## Page excerpt
Throughout my practitioner course I put down long days of concentration and sleeping in an unfamiliar hotel down to my strange dreams. That was until a few days into the course Paul McKenna asked who has been experiencing a good nights sleep along with very nice and memorable dreams, I certainly had. Following last Thursdays evening with RB again, amazingly deep sleep and a quite remarkable dream that still makes me smile now.
I have always enjoyed dreaming (both day and night) and would love to know what the correlation is between NLP orientated sessions and enhanced dream experiences. By enhanced I mean easy to remember and very nice stories unfolding in my head as I sleep. Paul McKenna went on to say that this was the result of spending the days with himsefl Richard Bandler and Michael Neill but what specifically was going on there?

## Source material
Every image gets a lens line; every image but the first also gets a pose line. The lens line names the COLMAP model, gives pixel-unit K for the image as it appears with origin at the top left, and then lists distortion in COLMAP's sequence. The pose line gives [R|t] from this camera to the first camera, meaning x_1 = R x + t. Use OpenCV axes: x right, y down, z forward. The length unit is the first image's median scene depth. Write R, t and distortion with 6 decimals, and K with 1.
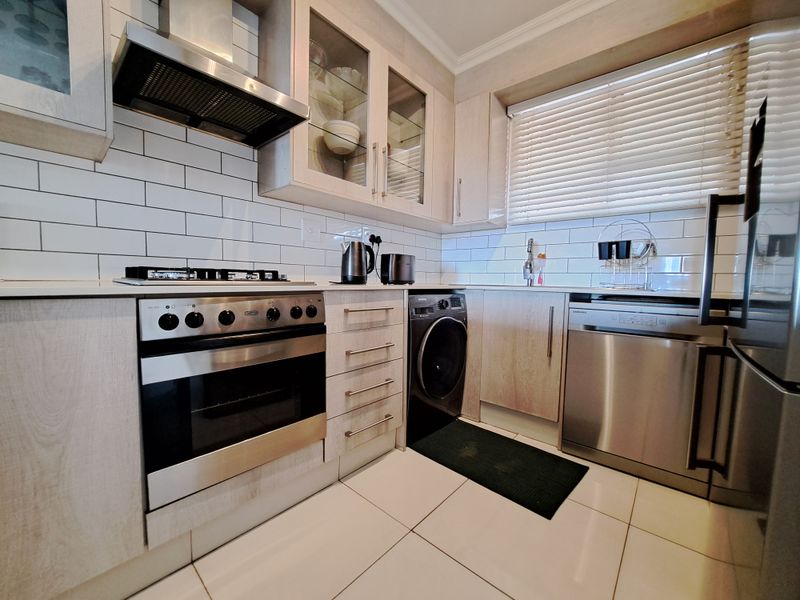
lens RADIAL K [[319.3, 0, 390.8], [0, 319.3, 301.2], [0, 0, 1]] dist [-0.020150, -0.000376]
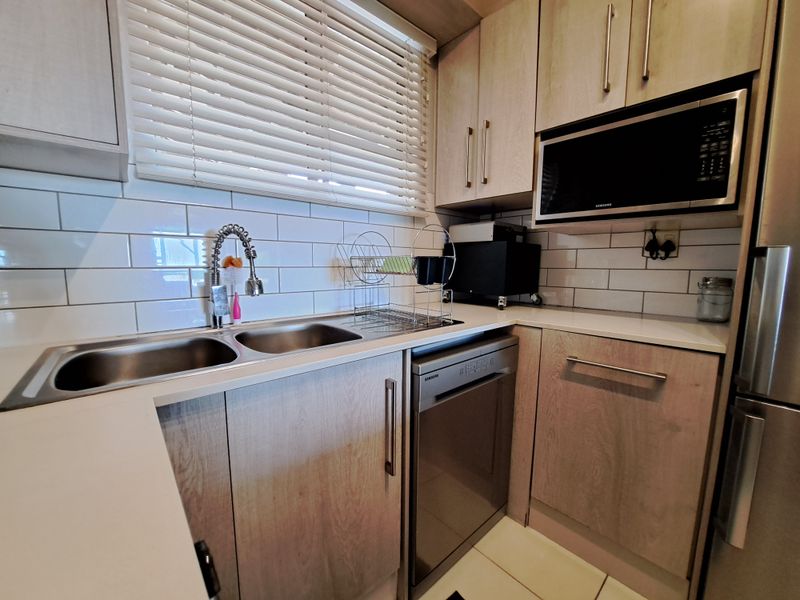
lens RADIAL K [[319.3, 0, 390.8], [0, 319.3, 301.2], [0, 0, 1]] dist [-0.020150, -0.000376]
pose [[0.120679, -0.133945, 0.983613, 0.028373], [0.061218, 0.989973, 0.127301, -0.170832], [-0.990802, 0.044852, 0.127669, 0.925726]]
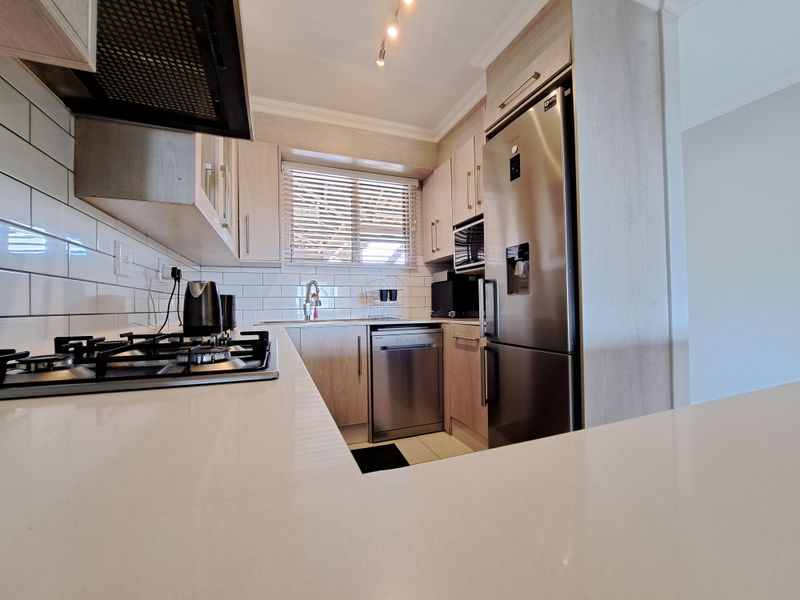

## Problems to solve
1. In the passage about dreams during an NLP course, change the stretch from "I have always" to "going on there?" so that "stories" reads "tales".
2. Extend the account of dreaming during the NLP course, picking up after its final sentence.
The material plays no part in what comes next.

## Task-by-task answers
1.
I have always enjoyed dreaming (both day and night) and would love to know what the correlation is between NLP orientated sessions and enhanced dream experiences. By enhanced I mean easy to remember and very nice tales unfolding in my head as I sleep. Paul McKenna went on to say that this was the result of spending the days with himsefl Richard Bandler and Michael Neill but what specifically was going on there?

2.
I talked this throught with a person on another course since Thursday who commented that the Neuro Pathways (am I correct in underdstanding these are not physical connections but more like schemata, just terminology to allow the process to appear to be physical?) do a majority of their re'alignment and changing whilst we are sleeping and hence the active brain- thus dreams. But why pleasant dreams and yes yes, nudge nudge-wink wink, VERY pleasant dreams! -
Re: Enhanced Dreams Hi, Matt --
Yes, I've also noticed that my dreams become quite bizarre and enlightening, actually, when listening to Bandler.
I think he gives post hypnotic suggestions that we will work things out during our sleep, which is great!
Our neural pathways do organize themselves while we sleep -- that's why babies sleep so much...everything is new! Also, the first time I went to Paris and had to speak French all the time, I noticed my need for sleep increased -- it wasn't jet lag -- my brain needed to get all the new information stored.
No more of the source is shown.